■ **Activity**
Please transcribe the data that follows without the pictures, keeping every word the same.

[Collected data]
════════

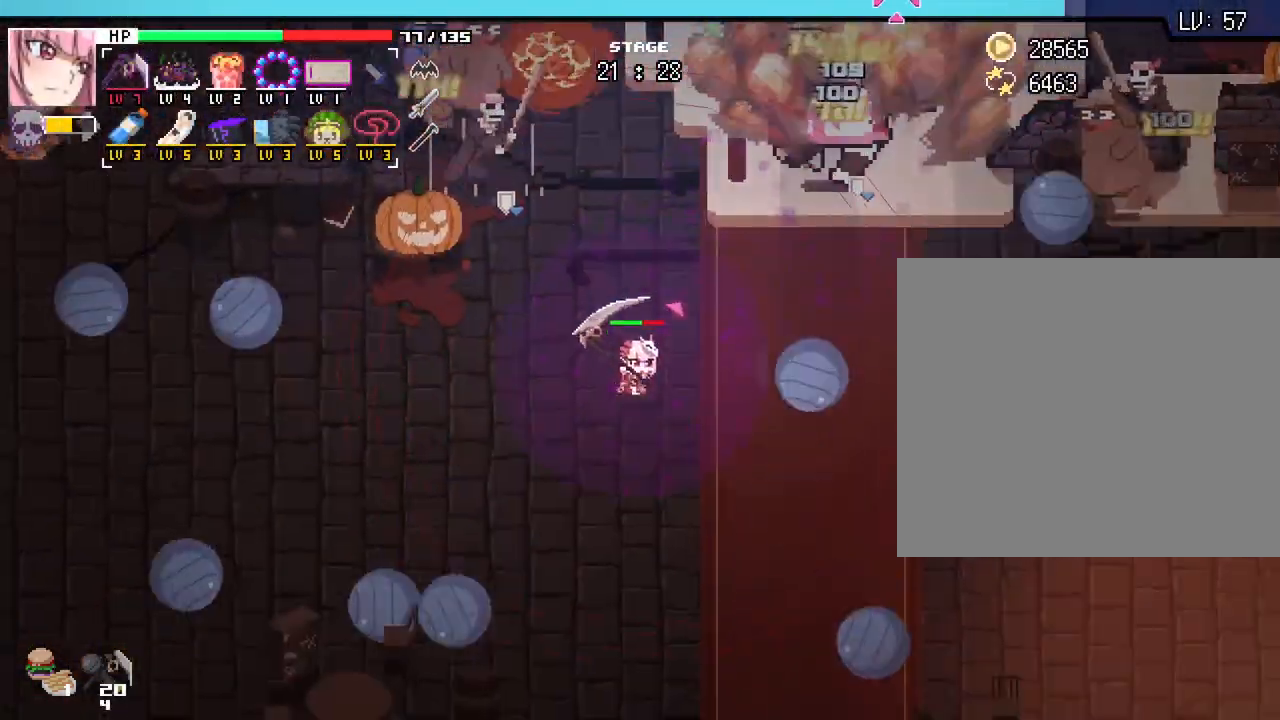
{"keys": ["a"], "mouse": [], "events": [[383, "s", "up"]]}
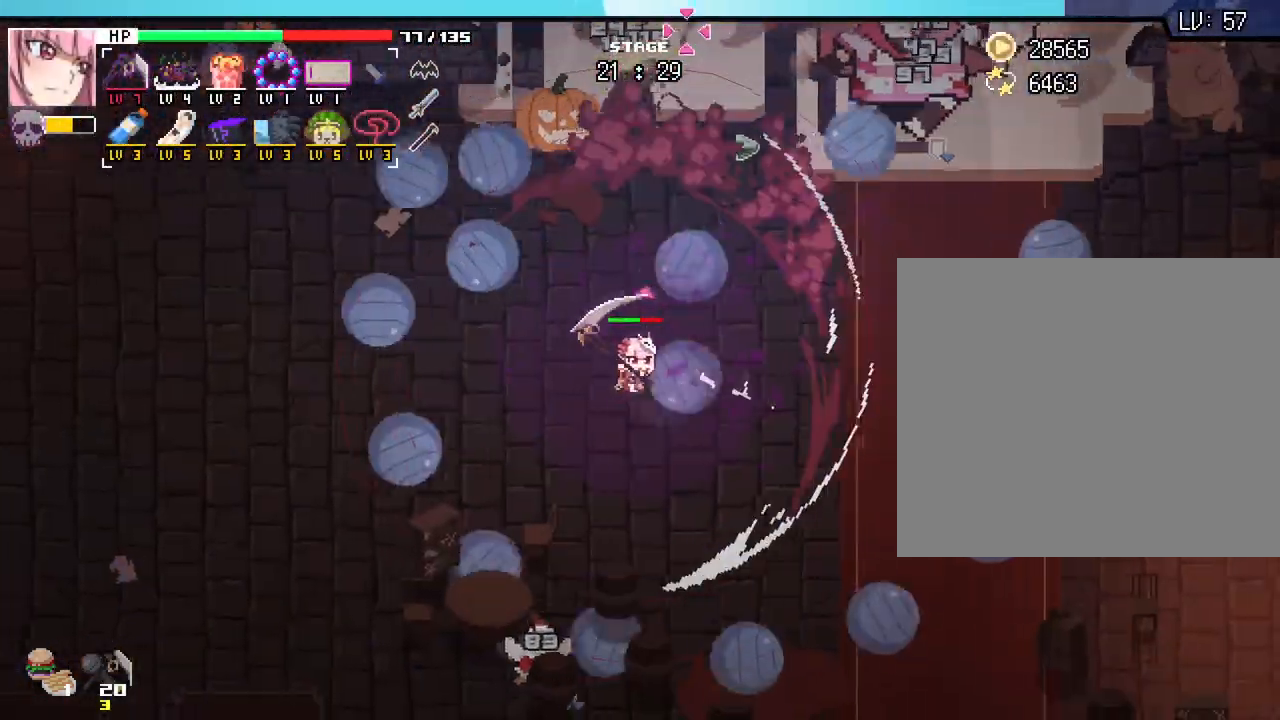
{"keys": ["a", "w"], "mouse": [], "events": [[250, "w", "down"]]}
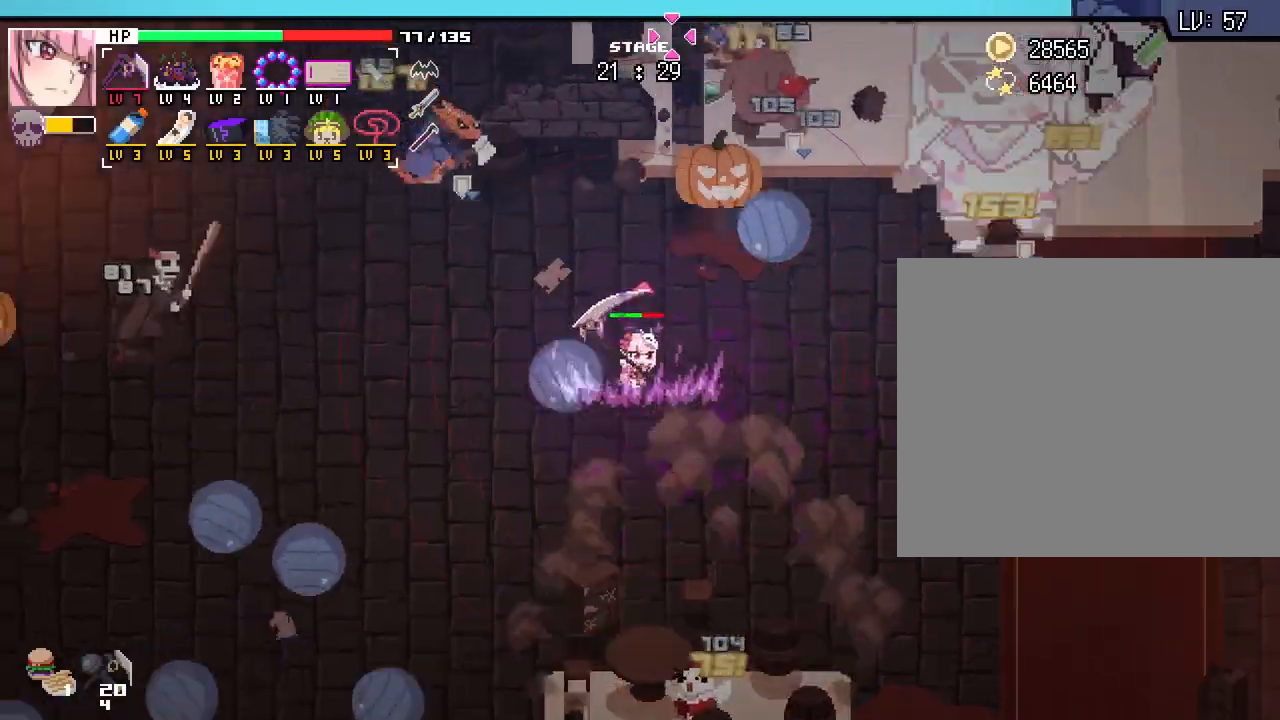
{"keys": ["a", "w"], "mouse": [], "events": [[33, "w", "up"], [367, "w", "down"]]}
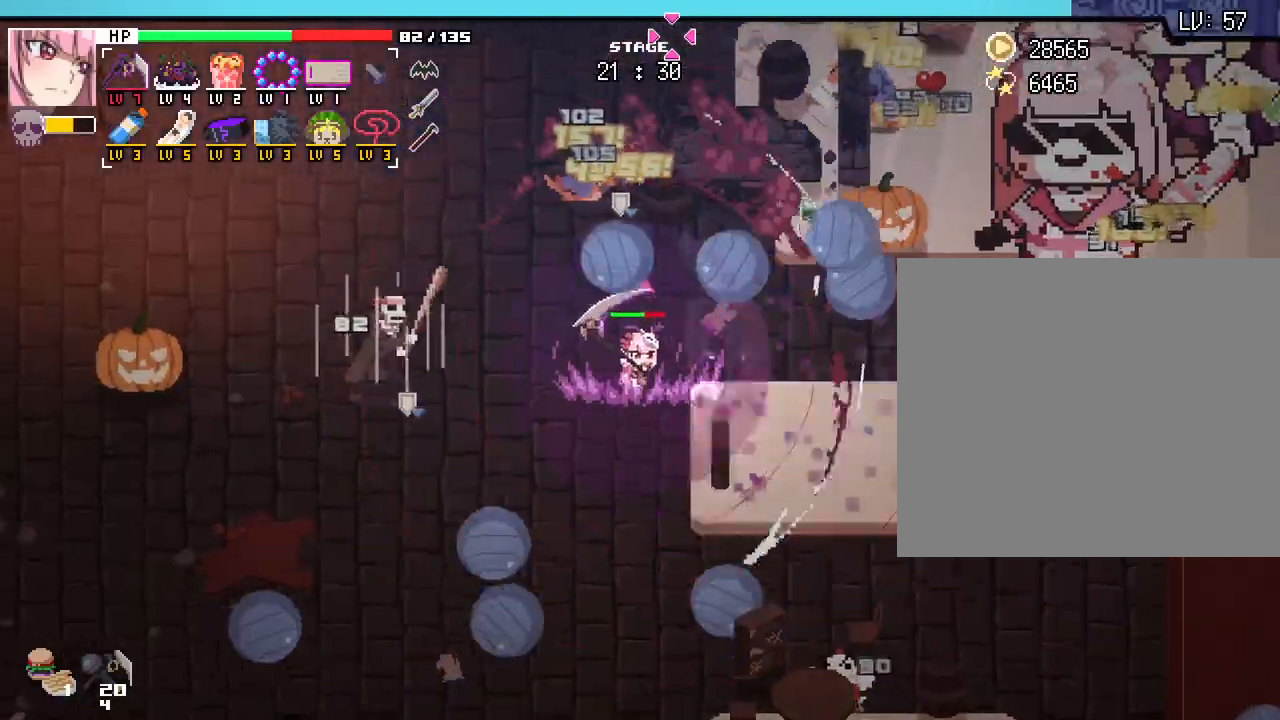
{"keys": ["a", "w"], "mouse": [], "events": []}
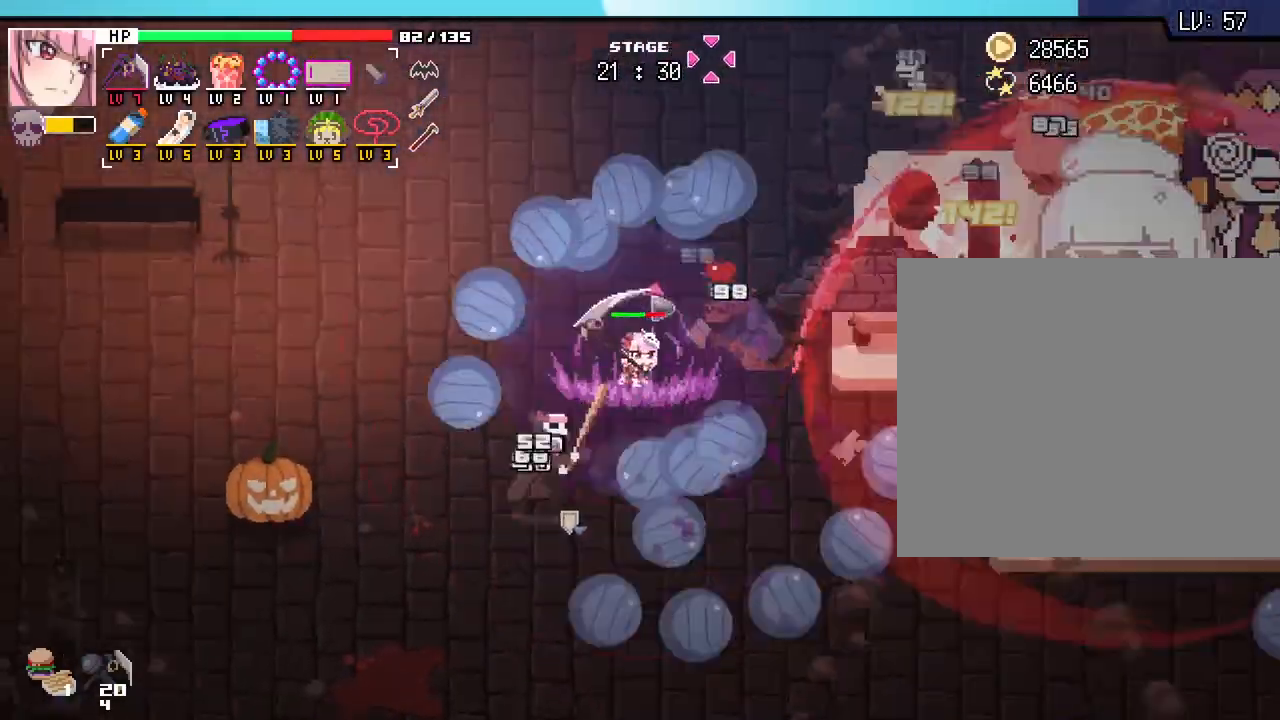
{"keys": ["d", "w"], "mouse": []}
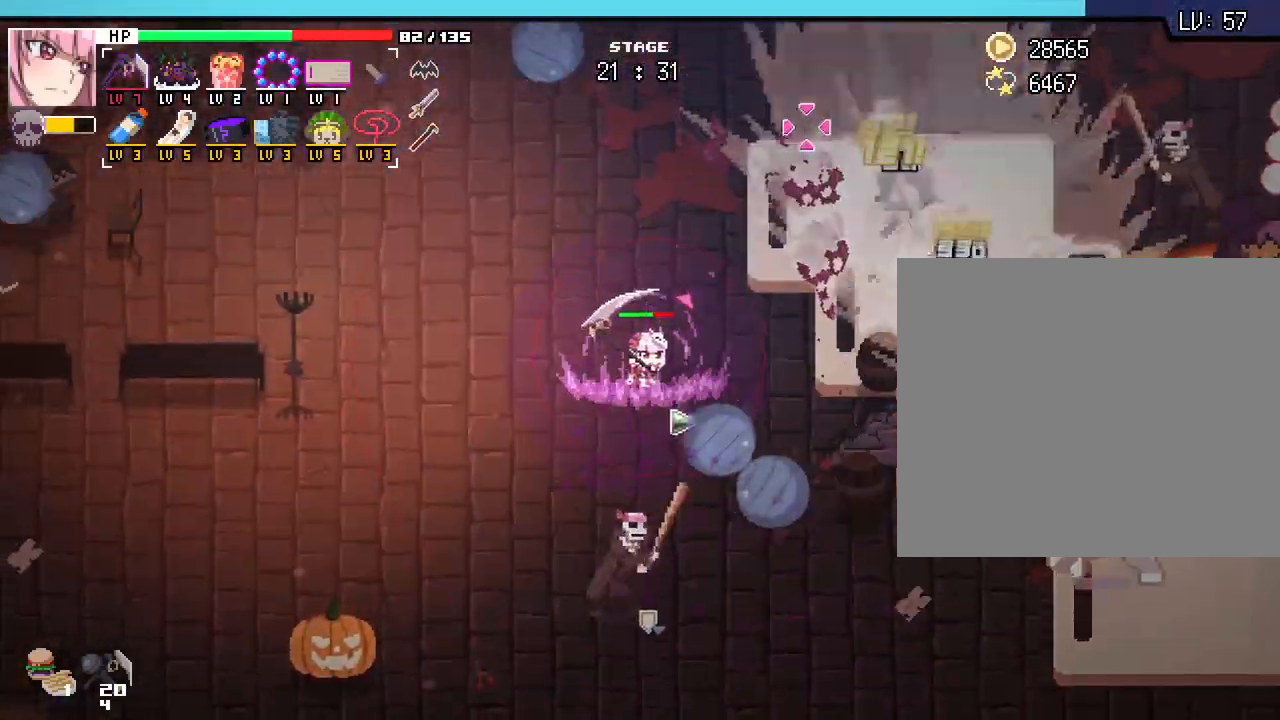
{"keys": ["a", "w"], "mouse": [], "events": [[150, "d", "up"], [467, "a", "down"]]}
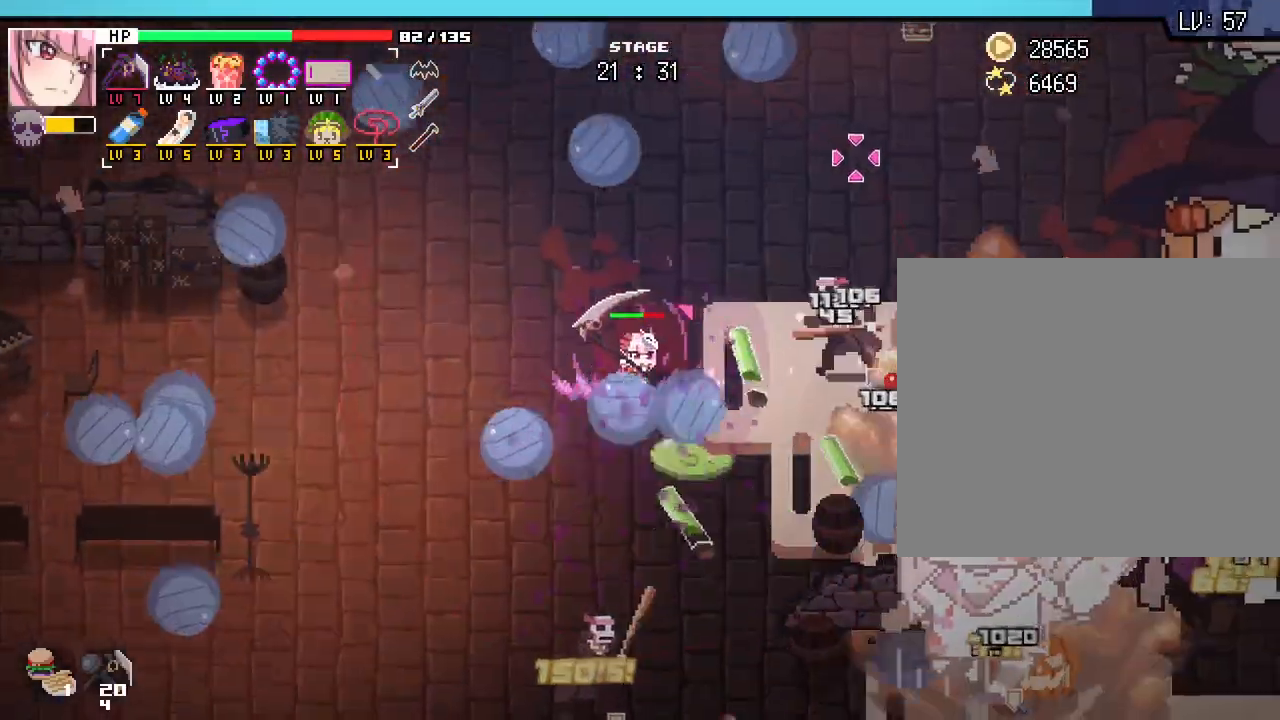
{"keys": ["d", "w"], "mouse": [], "events": [[67, "a", "up"], [183, "d", "down"]]}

════════

■ **Exercise output**
{"keys": ["a"], "mouse": [], "events": [[383, "s", "up"]]}
{"keys": ["a", "w"], "mouse": [], "events": [[250, "w", "down"]]}
{"keys": ["a", "w"], "mouse": [], "events": [[33, "w", "up"], [367, "w", "down"]]}
{"keys": ["a", "w"], "mouse": [], "events": []}
{"keys": ["d", "w"], "mouse": []}
{"keys": ["a", "w"], "mouse": [], "events": [[150, "d", "up"], [467, "a", "down"]]}
{"keys": ["d", "w"], "mouse": [], "events": [[67, "a", "up"], [183, "d", "down"]]}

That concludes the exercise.